14 sept 2021

El extraño viaje.

Poco antes de la mesa para dos y la pizza de los jueves, todo esto era desierto. Desde los besos que robaba entre semana a punta de sonrisa hasta la resurrección por triplicado de los viernes; la vida no era más que un tintineo, un ponme otra, que a esta invita el destino. Entonces, el optimismo era salir cerca del ocaso con una botella de vino abrochada al cinturón del copiloto, las gafas de sol en la guantera y pensando: hoy no duermo en casa. La suerte, cómplice a veces, me permitía desayunar sin camiseta y preguntarme en qué momento se había confabulado la galaxia para que un agujero en Matrix me consintiera a mí despertar acompañado en una maraña de sábanas ajenas. Qué improbable conjunción universal me había posibilitado beberme el café dilucidando a partir de qué instante habrían sus labios bajado la defensa y asumido que esa noche nuestra ropa dormiría a la orilla de su cama.
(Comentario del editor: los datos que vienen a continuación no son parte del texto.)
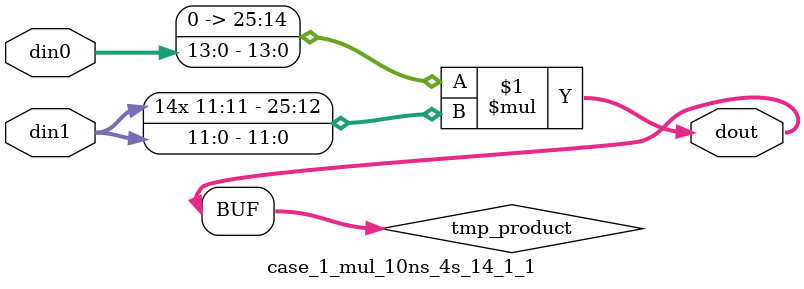
<source format=v>

`timescale 1 ns / 1 ps

 (* use_dsp = "no" *)  module case_1_mul_10ns_4s_14_1_1(din0, din1, dout);
parameter ID = 1;
parameter NUM_STAGE = 0;
parameter din0_WIDTH = 14;
parameter din1_WIDTH = 12;
parameter dout_WIDTH = 26;

input [din0_WIDTH - 1 : 0] din0; 
input [din1_WIDTH - 1 : 0] din1; 
output [dout_WIDTH - 1 : 0] dout;

wire signed [dout_WIDTH - 1 : 0] tmp_product;

























assign tmp_product = $signed({1'b0, din0}) * $signed(din1);










assign dout = tmp_product;





















endmodule

</source>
Un día, sin embargo, la cosa cambió y las resurrecciones tres veces por semana dieron paso alborotado a carcajadas sonoras los sábados por la mañana. A café, tostadas con tomate y discos de Aznavour sonando en el imaginario tocadiscos del salón. Poco a poco, y casi sin saberlo, fuimos transitando de lo etéreo a algo más eterno, como si la eternidad fuera una opción para dos personas que no llevan reloj. Las gafas de sol, que otrora dormían en el coche, empezaron a hacer noche en el salón, junto a un manojo de llaves que, como nosotros, se acabó multiplicando. La exigua lista (mental) de conquistas acabó dando paso a la extensa lista (real) de la compra. Aquella botella de vino que me hacía compañía en la autopista terminó por no salir tanto de casa y pernoctar tumbada en el mueble bar. Y esa sensación fantástica de descubrir –muerto de incredulidad— un cuerpo nuevo, acabó, no sin derrotar antes mi firme resistencia, dando paso a otra mejor: ir descifrando a nuestro ritmo en qué demonios consistía eso del amor. 


8 sept 2021

La felicidad.

Últimamente me ha dado por pensar en la felicidad. En aquello que la define. Como si fuera posible reducirla, extraer su esencia y embotellarla para cuando los días amanecen grises. Y no. No he conseguido descifrar el algoritmo de esa sensación, pero sí he recordado momentos en los que la experimenté con plena consciencia. Instantes en los que el cóctel de la vida consiguió combinar, de forma improvisada, la proporción perfecta de elementos. Una mezcla de latidos enfriados con hielo y servidos en copa de Martini que ocurrió casi sin quererlo y que me dejó allí, consciente de mi dicha, robándole sorbos a la noche –o al día— con el miedo infundado de no volver a ser tan feliz como en ese preciso momento nunca más. 

No han sido muchos, pero han sido. Casi siempre acompañado. Recuerdo alguno, por ejemplo, como aquella vez en Nueva York. Estaba comiendo en un café, afuera. Hacía sol y la banda, contrabajo incluido, trasladaba la escena a un París años 20. A ella, que sonreía sin parar, le brillaban los ojos y a mí, por un momento me pareció estar siendo el protagonista de una película de Woody Allen. Un pringado con barba y sin talento que al final, fíjate tú, se acaba quedando con la chica. Como Chalamet en aquel día de lluvia.

El otro que me viene a la memoria fue en Madrid. Un diciembre de hace muchos años, borracho y radiante en la mesa de la ventana del Only You de la calle Barquillo. Primero me llamó cobarde, como para provocarme. Después me acerqué a sus labios y me quedé a medio centímetro de ellos cuando ella ya había cerrado los ojos para besarme. Y fue justo en ese besus interruptus, en esa retirada momentánea del objeto de deseo, que pensé: ni besándola ahora mismo sería más feliz. 

Y era mentira, porque a los tres segundos la besé. Y lo fui.